**Data provided**:
--- Start ---
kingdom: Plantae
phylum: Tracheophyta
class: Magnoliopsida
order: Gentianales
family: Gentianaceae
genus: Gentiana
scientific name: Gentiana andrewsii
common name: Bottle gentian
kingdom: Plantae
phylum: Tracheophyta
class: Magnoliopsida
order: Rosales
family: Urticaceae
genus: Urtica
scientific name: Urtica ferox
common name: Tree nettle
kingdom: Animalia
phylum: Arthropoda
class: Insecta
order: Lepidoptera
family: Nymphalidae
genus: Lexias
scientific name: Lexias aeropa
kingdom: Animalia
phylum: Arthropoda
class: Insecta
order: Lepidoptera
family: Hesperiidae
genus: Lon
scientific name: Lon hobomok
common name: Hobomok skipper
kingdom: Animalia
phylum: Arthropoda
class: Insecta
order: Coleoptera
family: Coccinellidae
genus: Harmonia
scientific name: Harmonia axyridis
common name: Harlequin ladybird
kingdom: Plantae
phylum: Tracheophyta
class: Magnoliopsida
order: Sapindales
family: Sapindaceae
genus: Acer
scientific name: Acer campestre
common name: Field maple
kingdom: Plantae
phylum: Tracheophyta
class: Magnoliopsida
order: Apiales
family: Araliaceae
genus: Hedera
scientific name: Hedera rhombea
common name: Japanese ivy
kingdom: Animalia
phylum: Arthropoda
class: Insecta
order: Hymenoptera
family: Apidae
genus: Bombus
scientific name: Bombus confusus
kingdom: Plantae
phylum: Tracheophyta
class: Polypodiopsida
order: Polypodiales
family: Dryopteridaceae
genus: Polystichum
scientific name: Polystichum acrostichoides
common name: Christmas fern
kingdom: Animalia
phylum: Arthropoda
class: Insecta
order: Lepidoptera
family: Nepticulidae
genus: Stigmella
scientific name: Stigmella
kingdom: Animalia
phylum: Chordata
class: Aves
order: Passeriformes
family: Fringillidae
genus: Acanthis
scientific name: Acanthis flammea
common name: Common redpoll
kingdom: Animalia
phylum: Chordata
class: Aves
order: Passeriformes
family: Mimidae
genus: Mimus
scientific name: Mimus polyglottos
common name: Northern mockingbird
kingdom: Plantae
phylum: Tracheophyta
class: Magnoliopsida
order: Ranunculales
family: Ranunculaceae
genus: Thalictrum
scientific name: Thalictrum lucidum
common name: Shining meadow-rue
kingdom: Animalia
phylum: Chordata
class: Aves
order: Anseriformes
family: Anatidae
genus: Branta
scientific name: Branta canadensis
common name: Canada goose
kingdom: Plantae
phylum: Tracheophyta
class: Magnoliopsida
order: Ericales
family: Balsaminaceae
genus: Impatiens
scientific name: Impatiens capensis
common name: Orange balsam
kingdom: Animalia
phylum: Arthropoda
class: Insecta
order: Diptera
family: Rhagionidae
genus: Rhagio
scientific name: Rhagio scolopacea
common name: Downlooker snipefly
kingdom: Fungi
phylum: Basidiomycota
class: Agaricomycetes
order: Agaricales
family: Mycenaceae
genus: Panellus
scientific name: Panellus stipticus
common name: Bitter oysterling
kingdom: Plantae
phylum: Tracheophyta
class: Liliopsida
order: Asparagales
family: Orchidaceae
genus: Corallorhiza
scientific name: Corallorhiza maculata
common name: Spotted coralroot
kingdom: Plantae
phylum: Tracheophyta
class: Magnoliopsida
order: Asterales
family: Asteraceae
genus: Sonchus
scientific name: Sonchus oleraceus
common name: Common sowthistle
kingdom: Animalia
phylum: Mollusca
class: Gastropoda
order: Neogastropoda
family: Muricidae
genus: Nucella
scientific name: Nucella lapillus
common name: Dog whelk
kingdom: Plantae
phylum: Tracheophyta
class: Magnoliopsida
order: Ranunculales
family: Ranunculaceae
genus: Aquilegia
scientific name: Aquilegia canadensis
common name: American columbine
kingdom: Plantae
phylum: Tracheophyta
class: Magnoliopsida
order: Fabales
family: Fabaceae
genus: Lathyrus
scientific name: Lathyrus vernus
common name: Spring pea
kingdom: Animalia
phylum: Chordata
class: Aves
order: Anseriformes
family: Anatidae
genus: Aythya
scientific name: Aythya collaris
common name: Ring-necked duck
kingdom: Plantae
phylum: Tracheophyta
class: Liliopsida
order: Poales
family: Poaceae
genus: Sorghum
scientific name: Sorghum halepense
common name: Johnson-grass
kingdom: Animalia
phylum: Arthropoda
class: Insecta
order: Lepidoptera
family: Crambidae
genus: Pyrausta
--- End ---
**Short exercise**:
Format the lines in the rows above as a single numbered list, omitting any blank lines and covering every row.

**Full output**:
1. kingdom: Plantae
2. phylum: Tracheophyta
3. class: Magnoliopsida
4. order: Gentianales
5. family: Gentianaceae
6. genus: Gentiana
7. scientific name: Gentiana andrewsii
8. common name: Bottle gentian
9. kingdom: Plantae
10. phylum: Tracheophyta
11. class: Magnoliopsida
12. order: Rosales
13. family: Urticaceae
14. genus: Urtica
15. scientific name: Urtica ferox
16. common name: Tree nettle
17. kingdom: Animalia
18. phylum: Arthropoda
19. class: Insecta
20. order: Lepidoptera
21. family: Nymphalidae
22. genus: Lexias
23. scientific name: Lexias aeropa
24. kingdom: Animalia
25. phylum: Arthropoda
26. class: Insecta
27. order: Lepidoptera
28. family: Hesperiidae
29. genus: Lon
30. scientific name: Lon hobomok
31. common name: Hobomok skipper
32. kingdom: Animalia
33. phylum: Arthropoda
34. class: Insecta
35. order: Coleoptera
36. family: Coccinellidae
37. genus: Harmonia
38. scientific name: Harmonia axyridis
39. common name: Harlequin ladybird
40. kingdom: Plantae
41. phylum: Tracheophyta
42. class: Magnoliopsida
43. order: Sapindales
44. family: Sapindaceae
45. genus: Acer
46. scientific name: Acer campestre
47. common name: Field maple
48. kingdom: Plantae
49. phylum: Tracheophyta
50. class: Magnoliopsida
51. order: Apiales
52. family: Araliaceae
53. genus: Hedera
54. scientific name: Hedera rhombea
55. common name: Japanese ivy
56. kingdom: Animalia
57. phylum: Arthropoda
58. class: Insecta
59. order: Hymenoptera
60. family: Apidae
61. genus: Bombus
62. scientific name: Bombus confusus
63. kingdom: Plantae
64. phylum: Tracheophyta
65. class: Polypodiopsida
66. order: Polypodiales
67. family: Dryopteridaceae
68. genus: Polystichum
69. scientific name: Polystichum acrostichoides
70. common name: Christmas fern
71. kingdom: Animalia
72. phylum: Arthropoda
73. class: Insecta
74. order: Lepidoptera
75. family: Nepticulidae
76. genus: Stigmella
77. scientific name: Stigmella
78. kingdom: Animalia
79. phylum: Chordata
80. class: Aves
81. order: Passeriformes
82. family: Fringillidae
83. genus: Acanthis
84. scientific name: Acanthis flammea
85. common name: Common redpoll
86. kingdom: Animalia
87. phylum: Chordata
88. class: Aves
89. order: Passeriformes
90. family: Mimidae
91. genus: Mimus
92. scientific name: Mimus polyglottos
93. common name: Northern mockingbird
94. kingdom: Plantae
95. phylum: Tracheophyta
96. class: Magnoliopsida
97. order: Ranunculales
98. family: Ranunculaceae
99. genus: Thalictrum
100. scientific name: Thalictrum lucidum
101. common name: Shining meadow-rue
102. kingdom: Animalia
103. phylum: Chordata
104. class: Aves
105. order: Anseriformes
106. family: Anatidae
107. genus: Branta
108. scientific name: Branta canadensis
109. common name: Canada goose
110. kingdom: Plantae
111. phylum: Tracheophyta
112. class: Magnoliopsida
113. order: Ericales
114. family: Balsaminaceae
115. genus: Impatiens
116. scientific name: Impatiens capensis
117. common name: Orange balsam
118. kingdom: Animalia
119. phylum: Arthropoda
120. class: Insecta
121. order: Diptera
122. family: Rhagionidae
123. genus: Rhagio
124. scientific name: Rhagio scolopacea
125. common name: Downlooker snipefly
126. kingdom: Fungi
127. phylum: Basidiomycota
128. class: Agaricomycetes
129. order: Agaricales
130. family: Mycenaceae
131. genus: Panellus
132. scientific name: Panellus stipticus
133. common name: Bitter oysterling
134. kingdom: Plantae
135. phylum: Tracheophyta
136. class: Liliopsida
137. order: Asparagales
138. family: Orchidaceae
139. genus: Corallorhiza
140. scientific name: Corallorhiza maculata
141. common name: Spotted coralroot
142. kingdom: Plantae
143. phylum: Tracheophyta
144. class: Magnoliopsida
145. order: Asterales
146. family: Asteraceae
147. genus: Sonchus
148. scientific name: Sonchus oleraceus
149. common name: Common sowthistle
150. kingdom: Animalia
151. phylum: Mollusca
152. class: Gastropoda
153. order: Neogastropoda
154. family: Muricidae
155. genus: Nucella
156. scientific name: Nucella lapillus
157. common name: Dog whelk
158. kingdom: Plantae
159. phylum: Tracheophyta
160. class: Magnoliopsida
161. order: Ranunculales
162. family: Ranunculaceae
163. genus: Aquilegia
164. scientific name: Aquilegia canadensis
165. common name: American columbine
166. kingdom: Plantae
167. phylum: Tracheophyta
168. class: Magnoliopsida
169. order: Fabales
170. family: Fabaceae
171. genus: Lathyrus
172. scientific name: Lathyrus vernus
173. common name: Spring pea
174. kingdom: Animalia
175. phylum: Chordata
176. class: Aves
177. order: Anseriformes
178. family: Anatidae
179. genus: Aythya
180. scientific name: Aythya collaris
181. common name: Ring-necked duck
182. kingdom: Plantae
183. phylum: Tracheophyta
184. class: Liliopsida
185. order: Poales
186. family: Poaceae
187. genus: Sorghum
188. scientific name: Sorghum halepense
189. common name: Johnson-grass
190. kingdom: Animalia
191. phylum: Arthropoda
192. class: Insecta
193. order: Lepidoptera
194. family: Crambidae
195. genus: Pyrausta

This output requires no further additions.